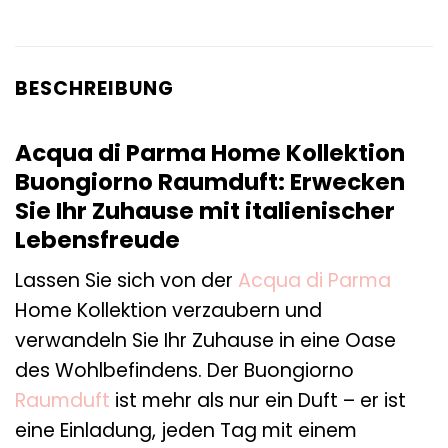
BESCHREIBUNG
Acqua di Parma Home Kollektion
Buongiorno Raumduft: Erwecken
Sie Ihr Zuhause mit italienischer
Lebensfreude
Lassen Sie sich von der
Acqua di Parma
Home Kollektion verzaubern und
verwandeln Sie Ihr Zuhause in eine Oase
des Wohlbefindens. Der Buongiorno
Raumduft
ist mehr als nur ein Duft – er ist
eine Einladung, jeden Tag mit einem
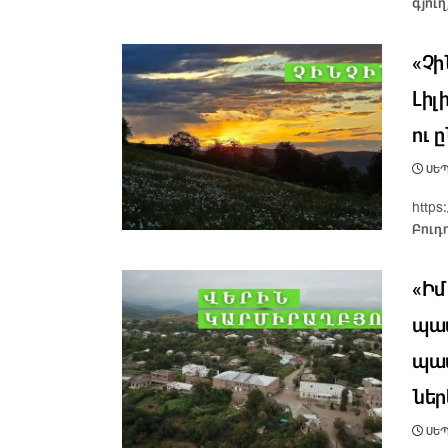
գյուղ
«Չի
Լիլ
ու 
ՍԵՊ
http
Բուդո
«Իմ
պատ
պատ
ներ
ՍԵՊ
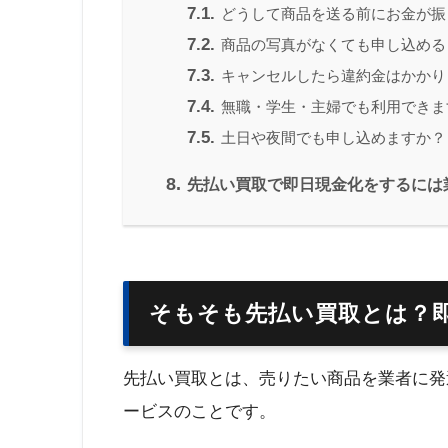
7.1.
どうして商品を送る前にお金が振
7.2.
商品の写真がなくても申し込める
7.3.
キャンセルしたら違約金はかかり
7.4.
無職・学生・主婦でも利用できま
7.5.
土日や夜間でも申し込めますか？
8.
先払い買取で即日現金化をするには
そもそも先払い買取とは？
先払い買取とは、売りたい商品を業者に発
ービスのことです。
__________
Can you switch every "Raumduft" in the data above to "Duftspray" and give the lines again with nothing else changed and the pictures left out?

BESCHREIBUNG
Acqua di Parma Home Kollektion
Buongiorno Duftspray: Erwecken
Sie Ihr Zuhause mit italienischer
Lebensfreude
Lassen Sie sich von der
Acqua di Parma
Home Kollektion verzaubern und
verwandeln Sie Ihr Zuhause in eine Oase
des Wohlbefindens. Der Buongiorno
Duftspray
ist mehr als nur ein Duft – er ist
eine Einladung, jeden Tag mit einem
գյուղ
«Չի
Լիլ
ու 
ՍԵՊ
http
Բուդո
«Իմ
պատ
պատ
ներ
ՍԵՊ
7.1.
どうして商品を送る前にお金が振
7.2.
商品の写真がなくても申し込める
7.3.
キャンセルしたら違約金はかかり
7.4.
無職・学生・主婦でも利用できま
7.5.
土日や夜間でも申し込めますか？
8.
先払い買取で即日現金化をするには
そもそも先払い買取とは？
先払い買取とは、売りたい商品を業者に発
ービスのことです。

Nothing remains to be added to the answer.